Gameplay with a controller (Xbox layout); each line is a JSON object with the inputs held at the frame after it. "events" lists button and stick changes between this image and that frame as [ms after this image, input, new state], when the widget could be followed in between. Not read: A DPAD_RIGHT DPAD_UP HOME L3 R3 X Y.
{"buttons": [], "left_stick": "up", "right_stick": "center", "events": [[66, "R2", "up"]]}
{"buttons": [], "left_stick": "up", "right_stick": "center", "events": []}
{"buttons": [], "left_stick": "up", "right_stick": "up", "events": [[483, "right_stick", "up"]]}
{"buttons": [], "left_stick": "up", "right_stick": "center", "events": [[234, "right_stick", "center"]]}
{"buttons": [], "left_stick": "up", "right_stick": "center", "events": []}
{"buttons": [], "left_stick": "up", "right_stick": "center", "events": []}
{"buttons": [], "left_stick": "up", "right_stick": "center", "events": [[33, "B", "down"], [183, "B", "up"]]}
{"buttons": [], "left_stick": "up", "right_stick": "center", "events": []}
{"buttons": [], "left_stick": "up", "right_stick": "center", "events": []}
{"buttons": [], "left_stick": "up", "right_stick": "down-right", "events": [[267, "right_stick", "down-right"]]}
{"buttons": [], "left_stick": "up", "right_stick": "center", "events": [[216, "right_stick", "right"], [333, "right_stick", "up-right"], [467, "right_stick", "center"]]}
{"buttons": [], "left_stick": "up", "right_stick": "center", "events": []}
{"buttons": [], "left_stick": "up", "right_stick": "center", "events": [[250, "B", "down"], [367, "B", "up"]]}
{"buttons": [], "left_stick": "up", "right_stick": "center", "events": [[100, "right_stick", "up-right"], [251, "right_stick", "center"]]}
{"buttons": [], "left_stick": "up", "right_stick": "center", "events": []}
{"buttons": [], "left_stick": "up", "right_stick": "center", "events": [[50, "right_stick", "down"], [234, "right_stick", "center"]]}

→ EXERCISE DESCRIPTION
Please return the whole listing, line for line, exactly.

→ YOUR RESPONSE
Gameplay with a controller (Xbox layout); each line is a JSON object with the inputs held at the frame after it. "events" lists button and stick changes between this image and that frame as [ms after this image, input, new state], when the widget could be followed in between. Not read: A DPAD_RIGHT DPAD_UP HOME L3 R3 X Y.
{"buttons": [], "left_stick": "up", "right_stick": "center", "events": [[66, "R2", "up"]]}
{"buttons": [], "left_stick": "up", "right_stick": "center", "events": []}
{"buttons": [], "left_stick": "up", "right_stick": "up", "events": [[483, "right_stick", "up"]]}
{"buttons": [], "left_stick": "up", "right_stick": "center", "events": [[234, "right_stick", "center"]]}
{"buttons": [], "left_stick": "up", "right_stick": "center", "events": []}
{"buttons": [], "left_stick": "up", "right_stick": "center", "events": []}
{"buttons": [], "left_stick": "up", "right_stick": "center", "events": [[33, "B", "down"], [183, "B", "up"]]}
{"buttons": [], "left_stick": "up", "right_stick": "center", "events": []}
{"buttons": [], "left_stick": "up", "right_stick": "center", "events": []}
{"buttons": [], "left_stick": "up", "right_stick": "down-right", "events": [[267, "right_stick", "down-right"]]}
{"buttons": [], "left_stick": "up", "right_stick": "center", "events": [[216, "right_stick", "right"], [333, "right_stick", "up-right"], [467, "right_stick", "center"]]}
{"buttons": [], "left_stick": "up", "right_stick": "center", "events": []}
{"buttons": [], "left_stick": "up", "right_stick": "center", "events": [[250, "B", "down"], [367, "B", "up"]]}
{"buttons": [], "left_stick": "up", "right_stick": "center", "events": [[100, "right_stick", "up-right"], [251, "right_stick", "center"]]}
{"buttons": [], "left_stick": "up", "right_stick": "center", "events": []}
{"buttons": [], "left_stick": "up", "right_stick": "center", "events": [[50, "right_stick", "down"], [234, "right_stick", "center"]]}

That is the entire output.